The EH antenna was developed by an author of several articles about the CFA. He simplified the structure of the CFA considerably to make the EH, but claims that the EH works on the same principles as the CFA. The EH antenna also has no near field, and it can also be made arbitrarily small without any loss in efficiency.
The promoters of the Isotron antenna claim that their antenna works according to conventional antenna theory, thus avoiding some of the criticism the EH and the CFA have received. They say that the good performance of their antenna is because of its large cross-sectional area. It’s true that a fatter short antenna works better than a thin one, but the cross-sectional area does not explain the performance of the Isotron.
Another short antenna that is less well-known than the others is the CWTH (Contrawound Toroidal Helical) antenna. The “inventor” is a registered patent attorney with a PhD in EE. The theoretical explanation of this antenna in the patent starts out pretty well, but falls apart when the inventor tries to explain why his antenna is more efficient than other antennas the same size.

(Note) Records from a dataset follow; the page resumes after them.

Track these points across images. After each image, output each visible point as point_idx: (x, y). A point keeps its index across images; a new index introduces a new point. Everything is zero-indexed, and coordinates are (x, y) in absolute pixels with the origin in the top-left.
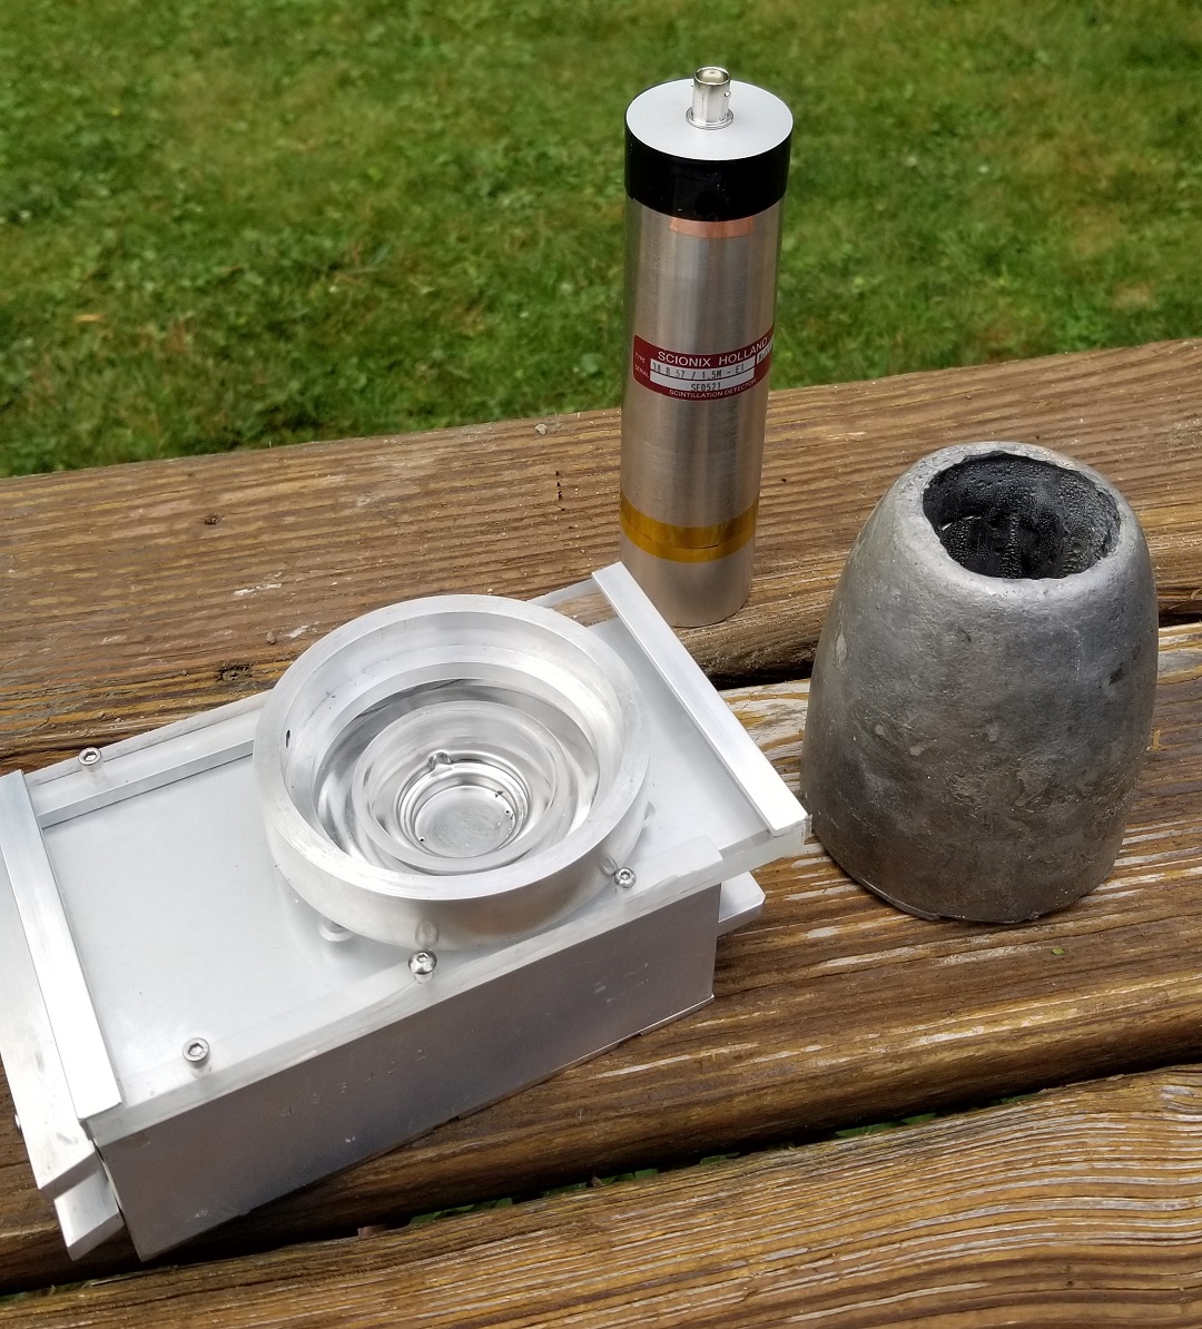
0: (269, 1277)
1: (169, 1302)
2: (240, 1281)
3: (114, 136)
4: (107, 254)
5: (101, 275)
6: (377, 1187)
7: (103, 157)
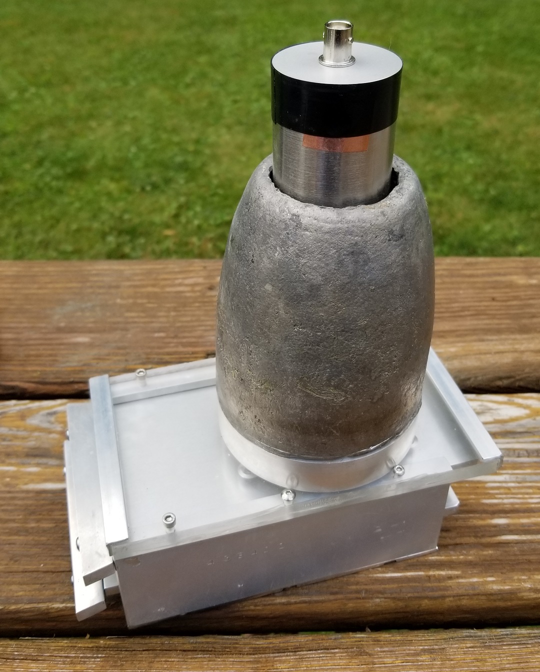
0: (195, 649)
1: (144, 653)
2: (180, 648)
3: (190, 158)
4: (180, 207)
5: (176, 216)
6: (254, 613)
7: (184, 167)
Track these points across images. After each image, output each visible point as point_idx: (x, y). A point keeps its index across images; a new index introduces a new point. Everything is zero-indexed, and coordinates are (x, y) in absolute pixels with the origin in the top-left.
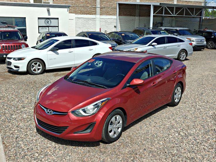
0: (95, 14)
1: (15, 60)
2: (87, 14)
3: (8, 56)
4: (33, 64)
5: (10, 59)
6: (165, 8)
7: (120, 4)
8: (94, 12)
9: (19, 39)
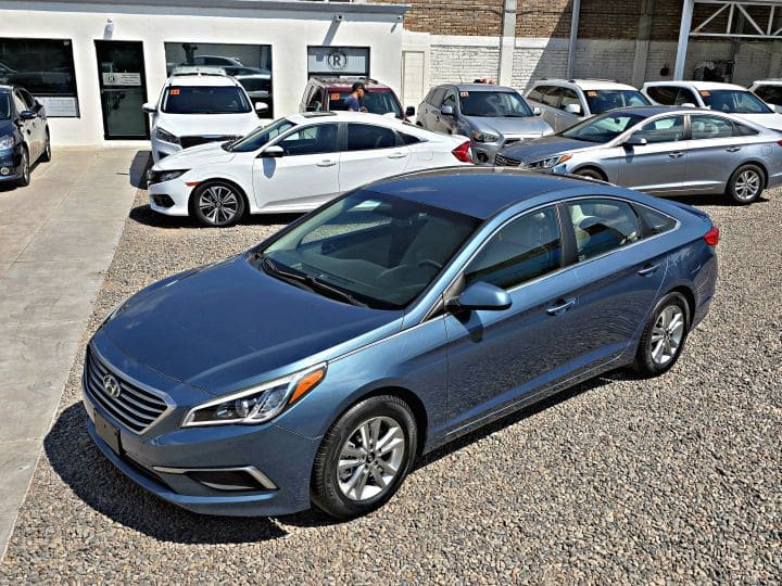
0: (500, 32)
2: (472, 32)
6: (736, 9)
8: (495, 25)
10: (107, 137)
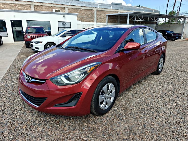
0: (94, 22)
1: (36, 43)
2: (89, 22)
3: (32, 41)
4: (48, 46)
5: (33, 43)
6: (137, 16)
7: (108, 16)
8: (93, 20)
9: (44, 32)
10: (14, 41)
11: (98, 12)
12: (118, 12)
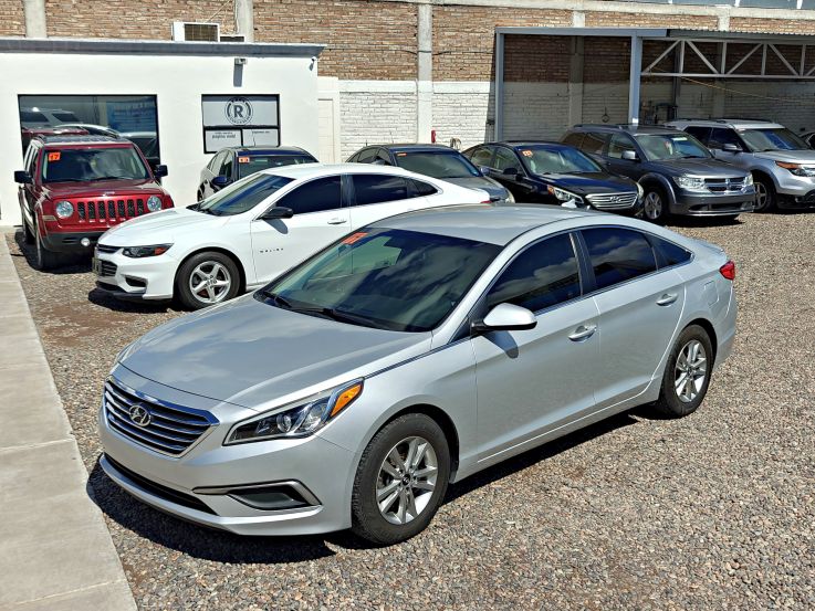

The patent is one of the most intricate I’ve ever seen. The inventor is lucky that he’s a patent attorney himself. Maybe he wouldn’t be able to afford to pay somebody else to draft such an elaborate patent.
All of these antenna designs actually perform better than ordinary short antennas the same size. This is not because of any unusual properties of the antennas themselves, but because they all involve the use of a long radiating conductor that is not counted toward the antenna length. Part 15 AM enthusiasts are very well aware of this trick. Well-known authors of articles about Part 15 AM antennas have called it “whip and mast” (“Crash” Knorr) and “elevated” antenna (Richard Fry).
CFAs have been found to work much better than other short antennas the same length. The promoters claim that a 6.5 meter CFA works better than a quartwe-wave broadcast tower. Actual measurements show that the CFA performance is typically 6 dB to 10 db poorer than a quarter wave tower. Even so, this is pretty good, and such a short antenna should not work that well. The CFA proponents do a couple of tricks to improve the performance of their antenna. One trick is to mount the antenna on a flat roof with a copper ground plane. The copper is connected to earth ground through several metal straps along the walls of the building on which the antenna is mounted. Most of the radiation comes from the straps. This trick is well-known in Part 15 AM. Some Part 15 AM transmitter manufacturers recommend that a long conductive ground path be used between the transmitter and earth ground (supposedly for “lightning protection”). The “whip and mast” antenna is a grounded vertical dipole, and the longer the conductive path to ground, the greater the antenna efficiency.
The CFA promoters also use another trick that I’ve never heard has been used in Part 15 AM. In at least one case, the CFA was mounted close to the original quarter wave antenna (of an AM broadcast station) that was disconnected from the transmitter for the purpose of performing the CFA test. The CFA coupled energy to the broadcast tower, which radiated the RF energy with higher efficiency than if the CFA were used alone. In another case, a CFA mounted at the surface of the earth was located near a microwave antenna tower with a height approximately a quarter wavelength of the carrier frequency of the signal to be transmitted. While, structurally, the use of a large resonator near the short antenna seems to be different from the “whip and mast,” it is really equivalent. The principle of the “whip and mast” is to use a long radiating conductor that is not counted as part of the antenna length.
The other antennas I mentioned work the same way as the CFA. They all have something that you are not supposed to pay any attention to (like the man behind the curtain). They all have a long radiating conductor that is much longer than the “antenna” itself. The CFA has attracted more attention than the others because it apparently has strong financial backing, allowing the promoters to perform CFA experiments all over the world.